Было и еще одно странное воздействие отчаяния: люди отбросили предрассудки, им стало все равно, какой священник стоит на кафедре, когда они приходят в церковь. Не подлежало сомнению, что множество священников погибло во время этого всеобщего бедствия; другим же не хватило мужества встретить его достойно, и они бежали из города, если имели хоть какое-то пристанище в провинции. Так что некоторые приходские церкви стояли бесхозными, и народ вовсе не возражал, чтобы священники-диссиденты, которые несколько лет назад были лишены приходов, согласно парламентскому акту, известному как Акт о единообразии,[277]
проповедовали бы теперь в церквах; да и сами священнослужители без возражения принимали их помощь; таким образом, многие из тех, кому, что называется, заткнули рты, теперь вновь обретали голос и могли читать проповеди публично.Здесь можно заметить, и надеюсь, это будет не лишнее, что близость смерти быстро примиряет добропорядочных людей друг с другом и что только из-за легкости нашей жизни и из-за того, что мы стараемся не думать о неизбежном конце, связи наши разрываются, злоба накипает, крепнут предрассудки, пренебрежение милосердием и христианским единением, как это имеет место в наши дни. Еще один чумной год всех нас примирил бы; близкое соседство смерти или болезни, угрожающей смертью, выгнало бы всю присущую нам желчность, покончило бы со всякой враждебностью и заставило бы взглянуть на многие вещи иными глазами. Подобно тому, как люди, принадлежавшие Высокой церкви, соглашались слушать проповеди диссидентских священников, так и диссиденты, которые раньше с необычайным упорством отказывались от единения с Высокой церковью, теперь не гнушались заходить в приходские храмы и там молиться; но как только страх перед заразой уменьшился, все вновь, к сожалению, вернулось в старое русло.
Я упоминаю обо всем этом просто как об историческом факте. У меня нет намерения приводить какие-либо доводы, чтобы побудить одну из сторон или обе сразу к более милосердному отношению друг к другу. Не думаю, чтобы подобный разговор оказался уместным, тем более действенным; разрыв скорее увеличивается, чем уменьшается, и грозит стать еще сильнее, да и кто я такой, чтобы считать себя способным повлиять на ту или иную сторону? Могу повторить лишь одно: смерть, бесспорно, всех нас примирит; по ту сторону могилы все мы вновь станем братьями. На Небе, куда, надеюсь, попадут люди любых партий и любых убеждений, не будет ни предрассудков, ни сомнений; там все мы будем одних взглядов, единого мнения. Почему же не можем мы идти рука об руку к тому пристанищу, где все мы соединимся без колебаний в вечной гармонии и любви? Повторяю, почему не можем мы этого сделать здесь, на земле, я не знаю и скажу в связи с этим только одно: это весьма прискорбно.
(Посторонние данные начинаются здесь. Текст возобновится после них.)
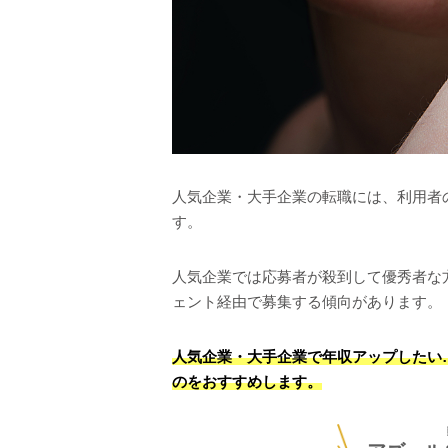
人気企業・大手企業の転職には、利用者
す。
人気企業では応募者が殺到して優秀者な
ェント経由で募集する傾向があります。
人気企業・大手企業で年収アップしたい
のをおすすめします。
Я мог бы еще долго описывать бедствия того ужасного времени — и отдельные сценки, которые мы видели ежедневно, и жуткие выходки, к коим болезнь вынуждала потерявших разум людей; и те ужасные случаи, которые приключались теперь на улицах; и панический страх, который не покидал людей даже дома: ведь теперь даже члены семьи стали бояться друг друга. Но после того, как я рассказал уже об одном мужчине, привязанном к кровати, который, не видя иного способа освободиться, поджег постель свечой, до которой, к несчастью, смог дотянуться, и сжег себя заживо; или о другом, который под пыткой нестерпимой боли отплясывал и распевал нагишом на улице, повторяю, после того, как я обо всем этом уже рассказал, — что можно еще добавить? Какие слова найти, чтобы передать читателю еще более живо беды того времени или внушить ему более полное представление о тех невообразимых страданиях?